--- Things to do ---
**1)** Decide whether each statement below agrees with the text on diffusing costs over a grid, and answer yes or no for each, quoting the deciding words of the text. (a) Nodes that are outside receive a cost of 0. (b) The author chose A* for the computation. (c) The loop is repeated as long as at least one node has been given a cost during an iteration.
**2)** Duplicate the lines of the records from the line with "What objects are" up to and including the line with "river: (491, 12)".

--- Source extract ---
───

If yes, I would set each external door a node of cost 0.
All nodes which are outside also get a cost of 0.
Other nodes start with unknown cost.
Ideally the grid of connections between nodes is your green/white picture.
Then just let diffuse the increasing cost by looping over each node:
- if cost is known, nothing to do
- if cost is still unknown, scan the neighbour nodes (taking the
connection's map into account) for any known Cost, K=1+min(known cost of
reachable neighbour).
- - if there is a know cost for at least one neighbour, set the cost of
node to K
- - otherwise, ignore that node for this iteration.
Repeat as long as at least one node has been given a cost during iteration.
You might have different result according to the grid of nodes
- looking E,W,N,S only
- looking E,W,N,S but also NE,SE,NW,SW
- using hex-grid instead of square-grid (also 6 or 12 directions for
neighbours)
Once you have finished the cost of every point, you can visualize it as
a heightfield. (if your nodes are on a square grid) (I would recommend
making "unknown cost" node at 0,
and adding a significant offset to the known cost, possibly with linear
interpolation if the max cost get bigger than 65535-offset)
Why I did not use A* : because you are looking for the gradient of every
point toward any exit, not routing a robot from A to B.
And the result is static.
So, it's the return of Dijkstra and diffusion of cost on a grid.
Notice that you can implement it with a "last updated node queue", but
you would need to first replace the whole grid with a collection of
nodes which hold coordinates of each allowed neighbour, but it is
trading memory and precomputation of connections against simplicity of
looping over a big array again and again.

───

--- Material provided ---
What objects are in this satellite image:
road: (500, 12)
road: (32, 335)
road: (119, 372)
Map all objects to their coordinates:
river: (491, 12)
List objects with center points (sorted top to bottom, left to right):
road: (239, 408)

───

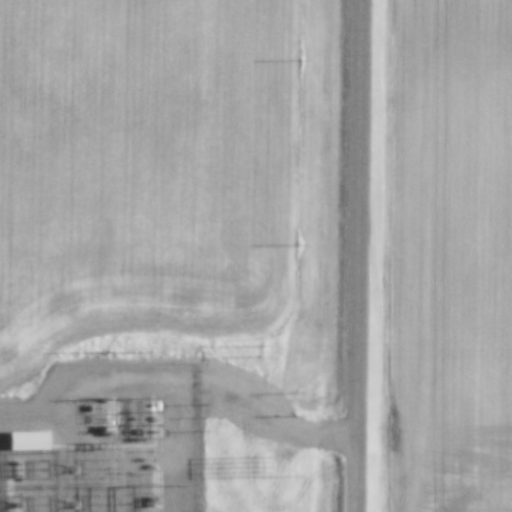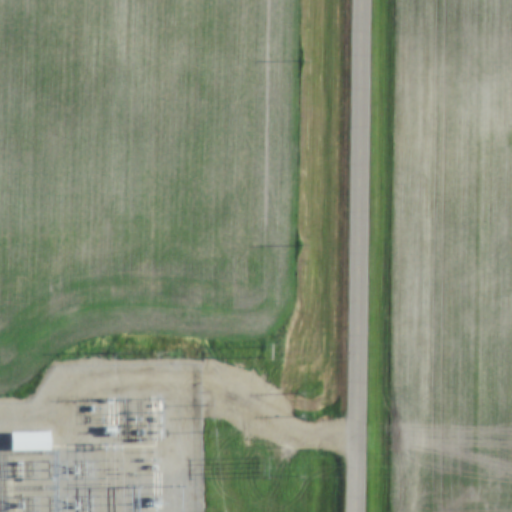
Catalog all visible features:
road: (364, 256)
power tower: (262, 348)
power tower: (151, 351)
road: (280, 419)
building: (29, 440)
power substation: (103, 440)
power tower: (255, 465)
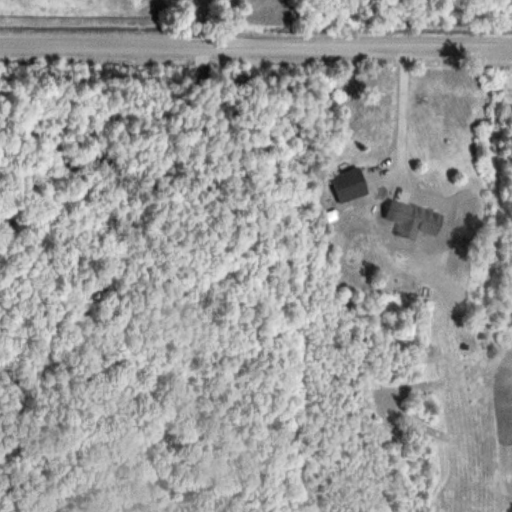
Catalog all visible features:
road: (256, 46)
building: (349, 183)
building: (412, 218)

───

--- Response list ---
**1)**
(a) Yes: "All nodes which are outside also get a cost of 0."
(b) No: "Why I did not use A* : because you are looking for the gradient of every point toward any exit, not routing a robot from A to B."
(c) Yes: "Repeat as long as at least one node has been given a cost during iteration."

**2)**
What objects are in this satellite image:
road: (500, 12)
road: (32, 335)
road: (119, 372)
Map all objects to their coordinates:
river: (491, 12)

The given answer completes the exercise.